Dieser Historiker diskutiert mit der Fachwissenschaft, besonders in seinem jüngsten Beitrag: 'The Ethnicizing of Politics and 'National Indifference' in Late Imperial Austria' (2010) ( einziger englischsprachiger Beitrag): Er bittet seine Leserschaft, die Folgen von staatsgrundgesetzlichen, der Autonomie gleichermaßen wie menschenrechtlich angelegten Umsetzungen mit ihren eigendynamischen Logiken zu bedenken, dass, etwa durch Bestimmungen im Schulwesen, die ethnische Ausdifferenzierung auch deshalb erfolgte, weil 'man zwar wählen konnte, jedoch nicht nicht' (vgl. S. 294) Mit einigen Konzepten der in Multikulturalität erfahrenen us-amerikanischen Soziologie und Historik nicht einverstanden, beharrt er auf der eminenten Funktion von Zwei- und Mehrsprachigkeit für die soziale Kohäsion in einem Nationalitätenstaat wie Altösterreich: '[Bilingualism] has an instrinsic relationship, however, to a multilingual empire with basic needs of communication and varieties in the social and political standing of different languages.' (S. 304) Es erscheint die fortschreitende Demokratisierung gewesen zu sein, die dieses Potential zur Bildung von ausreichender Zusammengehörigkeit hintertrieb, verkümmern ließ.

Die Einzigartigkeit und besondere Charakteristik der österreichischen Geschichte versucht Stourzh vorzugsweise an zwei Faktoren festzumachen: Zum Einen an dem seltenen Phänomen der Landesverfassungen Altösterreichs, die, ungewöhnlich genug, dem Reichsvertretungsgesetz gleichgestellt waren, den 'oft auch als 'staatfrei' bezeichnete[n]'(S. 54) autonomen Landesverwaltungen; zum anderen an der Institution des 'Reichsgerichts', für ihn mit der fulminant einzigartigen Auswirkung: 'Im Halbjahrhundert von 1869 bis 1918 war [es] der einzige Gerichtshof in Europa, der über Beschwerden wegen Verletzung verfassungsmäßiger Rechte durch die staatlichen (und die autonomen) Behörden urteilte.' (S. 170)

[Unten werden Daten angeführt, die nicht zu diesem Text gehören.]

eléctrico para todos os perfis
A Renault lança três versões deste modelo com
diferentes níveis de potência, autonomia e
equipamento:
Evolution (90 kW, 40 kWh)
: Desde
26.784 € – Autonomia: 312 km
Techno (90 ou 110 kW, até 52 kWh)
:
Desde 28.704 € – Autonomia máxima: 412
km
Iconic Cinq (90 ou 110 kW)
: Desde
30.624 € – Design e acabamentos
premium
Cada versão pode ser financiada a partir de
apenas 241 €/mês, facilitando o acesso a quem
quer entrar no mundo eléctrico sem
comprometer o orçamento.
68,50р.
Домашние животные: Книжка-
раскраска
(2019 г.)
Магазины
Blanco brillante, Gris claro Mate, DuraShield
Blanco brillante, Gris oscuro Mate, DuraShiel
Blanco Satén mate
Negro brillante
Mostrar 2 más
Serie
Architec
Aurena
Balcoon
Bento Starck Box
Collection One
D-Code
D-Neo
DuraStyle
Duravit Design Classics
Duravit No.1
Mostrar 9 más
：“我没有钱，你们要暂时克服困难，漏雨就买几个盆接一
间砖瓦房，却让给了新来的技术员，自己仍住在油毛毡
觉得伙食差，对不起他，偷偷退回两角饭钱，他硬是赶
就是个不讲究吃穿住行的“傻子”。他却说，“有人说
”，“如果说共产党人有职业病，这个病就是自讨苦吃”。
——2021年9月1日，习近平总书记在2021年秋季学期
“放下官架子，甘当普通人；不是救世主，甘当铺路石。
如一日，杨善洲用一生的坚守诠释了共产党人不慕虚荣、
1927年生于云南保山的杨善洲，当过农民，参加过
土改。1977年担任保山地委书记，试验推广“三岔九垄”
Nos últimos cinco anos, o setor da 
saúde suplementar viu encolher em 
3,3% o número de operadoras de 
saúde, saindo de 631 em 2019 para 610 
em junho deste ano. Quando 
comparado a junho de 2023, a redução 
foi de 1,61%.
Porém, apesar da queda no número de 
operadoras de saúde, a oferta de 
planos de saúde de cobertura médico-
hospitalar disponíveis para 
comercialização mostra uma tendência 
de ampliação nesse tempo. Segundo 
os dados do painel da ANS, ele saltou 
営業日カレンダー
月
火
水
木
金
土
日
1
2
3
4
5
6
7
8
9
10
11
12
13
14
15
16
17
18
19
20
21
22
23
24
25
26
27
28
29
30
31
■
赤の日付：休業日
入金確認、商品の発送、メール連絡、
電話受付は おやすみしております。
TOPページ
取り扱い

Wofür der Autor sich stark macht, kann auch als dessen Schwäche ausgelegt werden: Etwa indem er die von einem Großteil der heimischen Bevölkerung als Schmach empfundene außen- wie innenpolitische Demontage Altösterreichs während des 1. Weltkriegs einkalkuliert, nicht jedoch jene von 1945, als global diskreditiert alles 'Deutsche' galt, zu denen dann doch die Bevölkerung nicht mehr gehören wollte, und die 'Reihen' mit einem 'Deutschland' ab nun möglichst 'undicht' zu schließen bereit war. Ein 'blinder Fleck' des Verfassers ist hier nicht zu unterstellen, wohl aber, und die familiären Wurzeln im altösterreichischen Böhmen prädestinieren ihn dazu, das Anliegen, 'Österreichs Geschichte' affektiv prononciert positiv zu 'umfangen' ' in Zuneigung. Gestützt auf seine verfassungs-, diplomatie- und politikgeschichtlichen Argumente, ist dieses sein 'Umfangen' beispielhaft.